Rep. Trey Gowdy (R-S.C.) late Monday criticized IRS Commissioner John Koskinen for claiming there's no evidence of criminal misconduct at the IRS over the targeting scandal, even though he hasn't bothered to examine the criminal code.
"You have already said multiple times today that there was no evidence that you found of any criminal wrongdoing," Gowdy said. "I want you to tell me what criminal statutes you've evaluated."
"I have not looked at any," Koskinen replied.
"Well then how can you possibly tell our fellow citizens that there's not criminal wrongdoing if you don't even know what statutes to look at?" Gowdy shot back.

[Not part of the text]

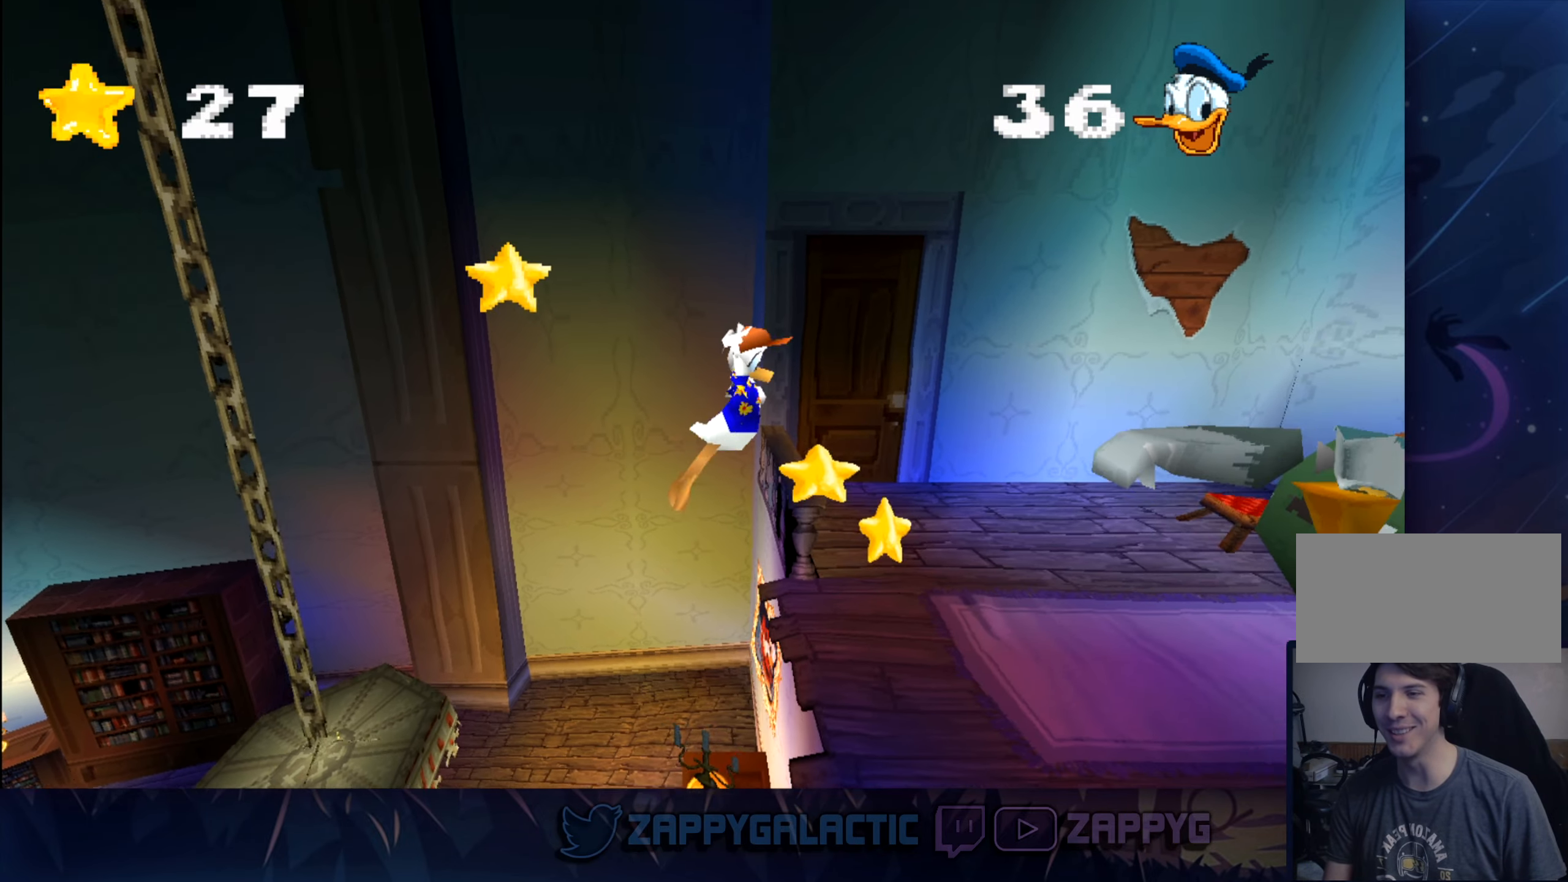
{"buttons": ["CROSS"], "left_stick": "center", "right_stick": "center", "events": [[150, "CROSS", "up"], [250, "left_stick", "center"], [434, "CROSS", "down"]]}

Koskinen said several times that he's seen no evidence that anyone consciously acted inappropriately, but Gowdy said that's not the same as trying to examine whether a crime was committed.
"How would you know what elements of the crime existed?" Gowdy asked. "You don't even know what statutes are in play."
Koskinen said he believes he can rely on common sense, but Gowdy blasted that answer out of the water before Koskinen could finish his thought.
"Common sense? Instead of the criminal code, you want to rely on common sense?" Gowdy said as Koskinen shook his head at the table.
"You can shake your head all you want to, Commissioner. You have said today that there is no evidence of criminal wrongdoing, and I'm asking you what criminal statutes you have reviewed to reach that conclusion." Gowdy concluded that Koskinen had "no idea" whether any crimes have been committed.
Koskinen then tried to close out his argument saying enough evidence is in to dismiss the idea that the IRS scandal was a coverup directed from the White House. But Gowdy rejected that idea, and said it's Democrats who are trying to say the GOP is "obsessed" with the White House when it was the White House that first intervened.
"It was Jay Carney that perpetuated the myth that it was two rogue agents in Ohio, it wasn't any of us. Was that accurate?" Gowdy asked.
"Not that I know of," Koskinen replied.
"So that was inaccurate and that came from the White House. Who said there's not a smidgen of corruption?"
"My understanding is that was the president," the commissioner answered.
"So that's Jay Carney and the president both inserting themselves into the IRS scandal," Gowdy said. "And you want to blame us for bringing the White house into it?"
"I haven't blamed you at all," Koskinen said.
"You just did, commissioner. You just did."